Decision engine Per-column actions chosen from inferred role + explicit threshold rules.
Explainable reports Every action carries a rationale, risk level, and confidence score.
Profiling fd.profile(df) — read-only data-quality insight using the same inference as clean.
Plans & comparisons fd.suggest_plan, fd.compare_plans, fd.compare_clean, fd.explain_clean.
Safe defaults Targets, IDs, and free-text columns are protected from leakage and corruption.
Typed & tested py.typed, 800+ tests, 95%+ coverage, mypy-clean.
pandas-first Pure pandas + NumPy core; no heavy dependencies required.

The enterprise layer

freshdata.enterprise adds opt-in governance and data-quality capabilities. It accepts and returns either pandas or Polars — running Polars-native fast paths when available and falling back to vectorized pandas otherwise. Optional dependencies stay lazy, so a plain import freshdata is unaffected.

Capability API
Full enterprise pipeline clean_enterprise(df, *, enterprise=…)EnterpriseResult
Data Trust Score (0–100) compute_trust_score(df) → completeness / validity / uniqueness / consistency
Fuzzy value clustering merge_clusters(df, cols) / cluster_column(df, col)
PII masking mask_dataframe(df, rules) — hash / redact / partial / regex-scrub / drop
Semantic validation run_semantic_validation(df, configs) — reference / regex / API checks
Lineage LineageTracker / schema_of — OpenLineage-compatible metadata
Label-noise (ML) detect_label_issues / detect_outliers — optional Cleanlab wrappers
Batch CLI freshdata clean | trust | profile with quality-gate exit codes
from freshdata.enterprise import clean_enterprise, EnterpriseConfig, ClusterConfig

ec = EnterpriseConfig(enable_clustering=True, clustering=ClusterConfig(columns=("vendor",)), fail_under_trust=80)
result = clean_enterprise(df, enterprise=ec)
print(result.quality.to_markdown())
assert result.passed_gate

Compliance reports

The freshdata.compliance subpackage turns a CleanReport into a regulatory audit artifact, mapping freshdata's transformations onto named control frameworks — 21 CFR Part 11, GDPR (Art. 30/17), ALCOA+, SOX-404, and HIPAA Safe Harbor.
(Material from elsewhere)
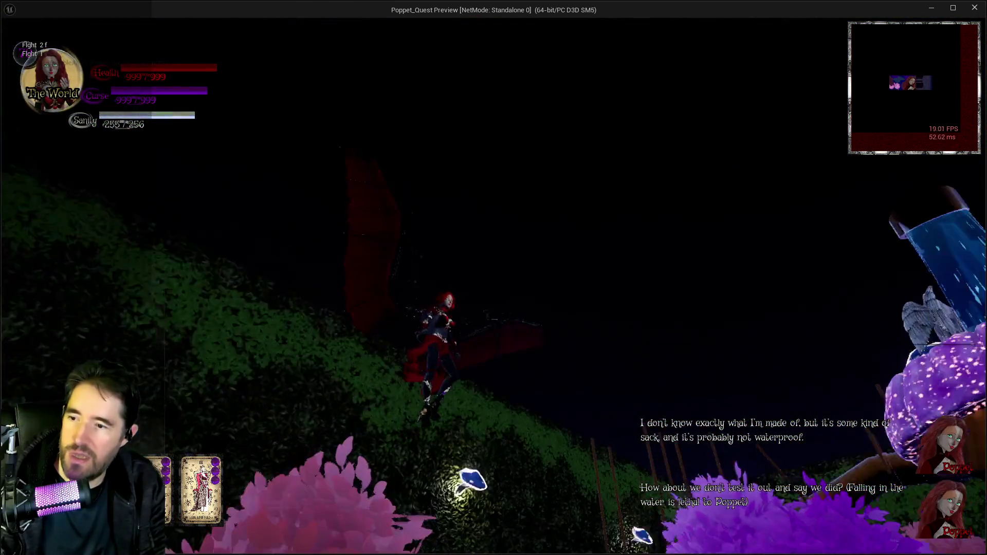
{"action": "key", "text": "w"}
The generators are purely additive and report-only. See the compliance reports guide.

Orchestration integrations

Run freshdata's clean + trust gate inside Dagster, Airflow, or dbt and warn / fail / skip a pipeline on low data quality. See the orchestration integrations guide.

Polars support

import polars as pl
import freshdata as fd

cleaned = fd.clean(pl_df)   # returns a pl.DataFrame when the input is Polars

Install with pip install "freshdata-cleaner[polars]".